Should I Be Concerned With Scrapers?

Forum Moderators: Robert Charlton & goodroi

Message Too Old, No Replies

Should I Be Concerned With Scrapers?

LostOne

8:49 pm on Feb 16, 2015 (gmt 0)

I've been fighting a battle over the last few months with content theft that fortunately has been 95% successful. However, scrapers have always been on the back of my mind.

I update content now and then, except for many opening paragraphs where scrapers love to play and steal. It didn't really hit me as far as having an effect until I began noticing by grabbing the first few sentences and checking the Gorg...my pages (some but not all) do not appear. Some actually rank quite well...strange eh?

Any thoughts? I have been rewriting opening paragraphs, but it's beginning to feel like a temporary fix and the scrapers will no doubt return, but after seeing 500 to almost 4,000 identical strings of text against some my originals it seemed like the Gorg algo could be looking at that as a red flag too?

I may as well add I've been in Panda jail for almost four years now, so as anyone that has been Panda stricken realizes we try every conceivable action to get out of the trap.

blend27

12:03 am on Feb 17, 2015 (gmt 0)

You can't escape that.

What You can do is monitor. Monitor incoming traffic.

We have a forum for that. Start Here: [webmasterworld.com...] . Create table in you DB, add ranges and block them.

What You can do is on weekly bases search for strings you already see as duplicate in Gorg Search, get domain IP where the dupe content is hosted(btw, the scarper usually does not scrape from that IP, but if the hosting provider allows scrapped content being hosted..., well, it is a hosting range), get IP range from that and block it - 2-3 hours a week, no more.

If You are ECom, Block countries that you don't deal with.

Bad Headers, bad UA's, fake referred pages, bot traps.
They want Robots.txt = Sure, but nothing else from last octet for a while until you verify it, sorry....etc,etc.

If you can do RDNS on incoming IP and it has one of the following in it:

.amazonaws.com
.your-server.de
.server4you.net
.hosteurope.de
.softlayer.com
.theplanet.com
.ovh.net
.xlhost.com
.serverloft.com
.fastwebserver.de

403, but not just a plain 403, record-capture all possible info you can, learn from it.

btw, this does not have to be you main domain :)

Point is, if You rank - then they will try to scrape.
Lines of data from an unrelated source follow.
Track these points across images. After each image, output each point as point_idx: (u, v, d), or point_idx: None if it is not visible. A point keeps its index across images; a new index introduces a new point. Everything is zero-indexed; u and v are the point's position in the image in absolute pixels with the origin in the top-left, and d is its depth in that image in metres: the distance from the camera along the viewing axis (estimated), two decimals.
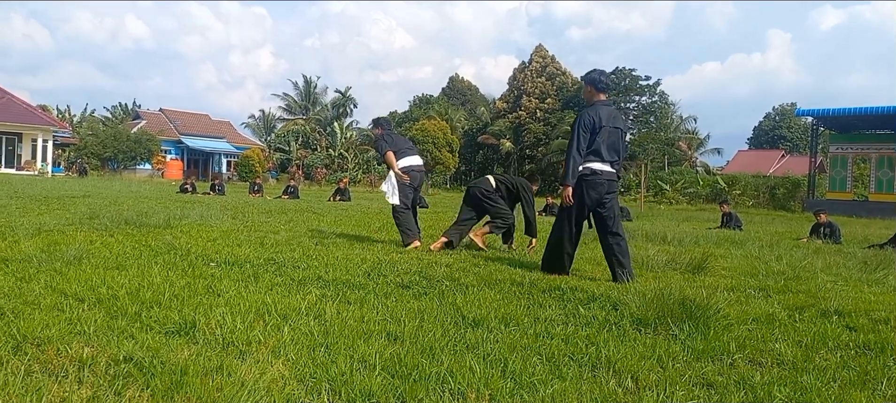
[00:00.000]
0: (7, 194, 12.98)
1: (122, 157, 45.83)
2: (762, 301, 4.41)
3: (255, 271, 4.73)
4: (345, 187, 21.84)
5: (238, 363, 2.56)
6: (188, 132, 55.11)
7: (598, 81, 5.35)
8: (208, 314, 3.23)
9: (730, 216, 14.91)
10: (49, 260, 4.58)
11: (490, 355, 2.86)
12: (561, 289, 4.43)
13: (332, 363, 2.62)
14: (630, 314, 3.71)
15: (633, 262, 5.80)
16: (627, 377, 2.67)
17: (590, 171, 5.18)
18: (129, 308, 3.31)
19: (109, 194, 15.46)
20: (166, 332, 2.96)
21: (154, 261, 4.92)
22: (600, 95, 5.34)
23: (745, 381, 2.69)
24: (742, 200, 35.56)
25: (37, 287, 3.71)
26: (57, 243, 5.59)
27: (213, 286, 4.05)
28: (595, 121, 5.15)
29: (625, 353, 2.97)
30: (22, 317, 3.02)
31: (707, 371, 2.81)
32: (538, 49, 58.15)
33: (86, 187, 19.65)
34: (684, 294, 3.89)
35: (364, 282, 4.48)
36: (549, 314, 3.74)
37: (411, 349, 2.85)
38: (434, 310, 3.69)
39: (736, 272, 5.91)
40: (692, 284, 4.91)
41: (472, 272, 5.11)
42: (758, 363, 2.98)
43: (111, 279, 4.05)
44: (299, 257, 5.53)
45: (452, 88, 69.67)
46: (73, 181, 27.83)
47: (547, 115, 54.34)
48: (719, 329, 3.45)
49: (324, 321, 3.30)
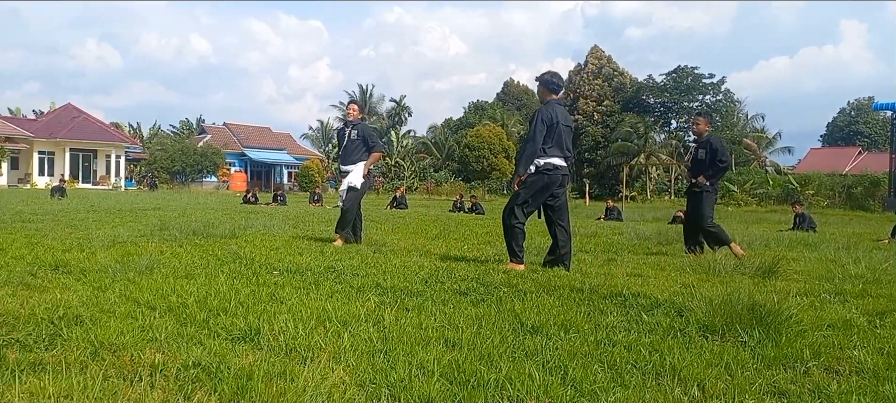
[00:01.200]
0: (84, 208, 13.68)
1: (190, 170, 47.70)
2: (839, 306, 4.20)
3: (316, 278, 4.82)
4: (401, 196, 22.07)
5: (300, 368, 2.61)
6: (250, 145, 56.90)
7: (550, 82, 5.76)
8: (272, 321, 3.31)
9: (803, 217, 14.32)
10: (123, 270, 4.78)
11: (549, 362, 2.82)
12: (622, 295, 4.33)
13: (392, 369, 2.63)
14: (696, 320, 3.59)
15: (701, 267, 5.82)
16: (693, 385, 2.58)
17: (552, 166, 5.53)
18: (198, 316, 3.42)
19: (178, 207, 16.09)
20: (232, 338, 3.05)
21: (220, 270, 5.08)
22: (552, 95, 5.73)
23: (820, 390, 2.56)
24: (816, 200, 34.09)
25: (112, 296, 3.88)
26: (130, 253, 5.84)
27: (275, 293, 4.15)
28: (553, 118, 5.52)
29: (691, 361, 2.87)
30: (99, 324, 3.16)
31: (779, 379, 2.69)
32: (593, 50, 57.44)
33: (156, 200, 20.52)
34: (754, 299, 3.73)
35: (422, 289, 4.49)
36: (610, 320, 3.66)
37: (469, 356, 2.84)
38: (492, 317, 3.67)
39: (810, 276, 5.65)
40: (762, 289, 4.72)
41: (530, 278, 5.06)
42: (834, 371, 2.83)
43: (180, 287, 4.20)
44: (358, 264, 5.60)
45: (507, 93, 69.42)
46: (144, 195, 29.13)
47: (605, 117, 53.53)
48: (792, 336, 3.29)
49: (382, 327, 3.33)
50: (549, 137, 5.50)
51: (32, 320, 3.18)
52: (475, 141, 48.73)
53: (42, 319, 3.20)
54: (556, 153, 5.53)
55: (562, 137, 5.54)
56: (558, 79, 5.83)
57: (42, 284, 4.28)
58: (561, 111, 5.62)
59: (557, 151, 5.54)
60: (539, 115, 5.56)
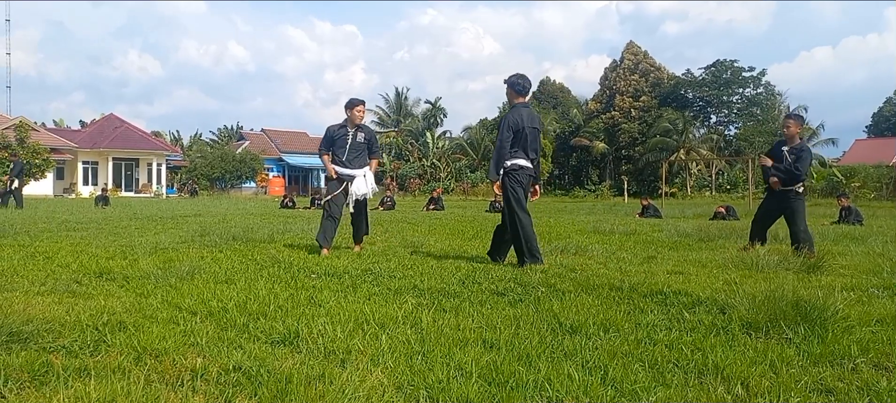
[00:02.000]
0: (127, 216, 14.06)
1: (229, 176, 48.60)
2: (888, 301, 4.06)
3: (354, 281, 4.86)
4: (438, 197, 22.11)
5: (339, 371, 2.63)
6: (288, 150, 57.72)
7: (516, 84, 5.96)
8: (310, 325, 3.34)
9: (849, 210, 13.91)
10: (165, 276, 4.89)
11: (589, 362, 2.78)
12: (663, 293, 4.27)
13: (430, 370, 2.63)
14: (739, 317, 3.51)
15: (744, 263, 5.73)
16: (737, 383, 2.52)
17: (518, 166, 5.87)
18: (238, 320, 3.48)
19: (218, 212, 16.41)
20: (272, 342, 3.09)
21: (260, 274, 5.16)
22: (519, 97, 5.97)
23: (869, 387, 2.48)
24: (862, 192, 33.04)
25: (154, 302, 3.98)
26: (172, 259, 5.98)
27: (314, 297, 4.19)
28: (518, 122, 5.84)
29: (734, 359, 2.81)
30: (142, 330, 3.24)
31: (825, 376, 2.61)
32: (629, 46, 56.71)
33: (196, 207, 20.96)
34: (798, 295, 3.63)
35: (459, 290, 4.49)
36: (650, 319, 3.60)
37: (508, 357, 2.83)
38: (530, 317, 3.65)
39: (856, 271, 5.48)
40: (807, 284, 4.59)
41: (569, 277, 5.02)
42: (884, 367, 2.74)
43: (221, 292, 4.27)
44: (395, 267, 5.63)
45: (543, 92, 68.90)
46: (184, 201, 29.79)
47: (642, 113, 52.77)
48: (838, 332, 3.20)
49: (420, 329, 3.34)
50: (516, 141, 5.86)
51: (78, 326, 3.27)
52: None
53: (87, 325, 3.29)
54: (520, 155, 5.90)
55: (527, 140, 5.89)
56: (524, 81, 6.01)
57: (87, 291, 4.40)
58: (527, 114, 5.94)
59: (522, 153, 5.91)
60: (505, 120, 5.88)
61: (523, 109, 5.93)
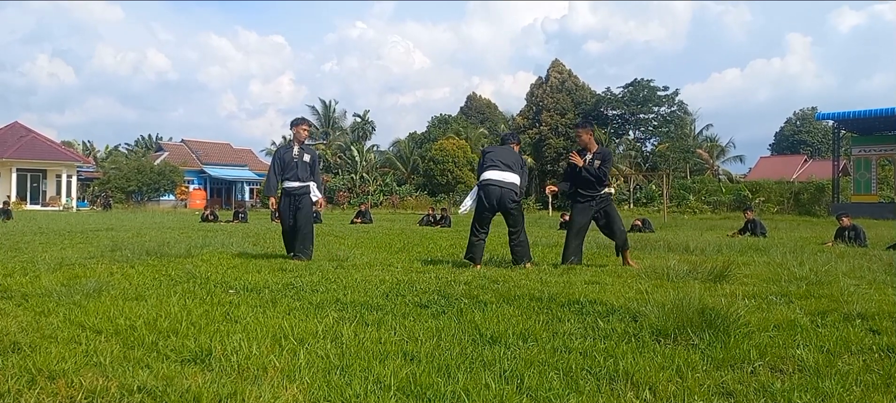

The more hosting ranges you got - the better defense is. The more you know your internal linking structure, the better you will be able to say 403. THe better you understand how normal browsers work.... you get the point, I hope.

Think think about this way, where is the weakest point in you defense if you have to scrape it your self?

Blend27

Robert Charlton

7:02 am on Feb 17, 2015 (gmt 0)

...grabbing the first few sentences and checking the Gorg...my pages (some but not all) do not appear. Some actually rank quite well...strange eh?

At a certain point during the MayDay update, if not before, it hit me that this isn't necessarily strange, depending on how you did the search.

Since that point, Google began returning results for concepts, not just word strings. If you search for the first few sentences on a page without quotation marks, just the plain sentences, Google currently will try to parse a 'meaning' from those sentences, and that meaning is very likely going to be different from the focused vocabulary the entire page is optimized for.

So, put any exact matches you're search for in quotes.

Scrapers, though, will sometimes spin or split contact, add extra words, etc... so generally I'll try to find a unique sequence of four or five words which I think are likely to have been left alone. It may take several tries to locate some scraped content using Google.

Copyscape, which is available for limited free use and is inexpensive overall, will list the most prominent pages/urls that have scraped you and identifies discontinuous as well as continuous duplicate content.

netmeg

1:20 pm on Feb 17, 2015 (gmt 0)

My sites are very heavily scraped (and in some cases, by sites with a lot more authority than mine) As far as I can tell, while it drives me nuts, it hasn't hurt me. I'm still pretty much outranking them all.

If you were Panda'd, I'd guess that it's not the scrapers that are causing the problem. But they may be benefiting by outranking you for your own content.

I don't think there really is an effective way to battle scrapers. I just try not to think about it.

blend27

5:37 pm on Feb 17, 2015 (gmt 0)

I don't think there really is an effective way to battle scrapers.

There is, block them.

netmeg

6:52 pm on Feb 17, 2015 (gmt 0)

block them

Doesn't scale.

aristotle

7:25 pm on Feb 17, 2015 (gmt 0)

There is, block them.

You can block every bot in the world, but that won't stop a real human from seeing your content and deciding to manually make a copy of it to put on their own site. I'm pretty sure that's how most of my articles get scraped.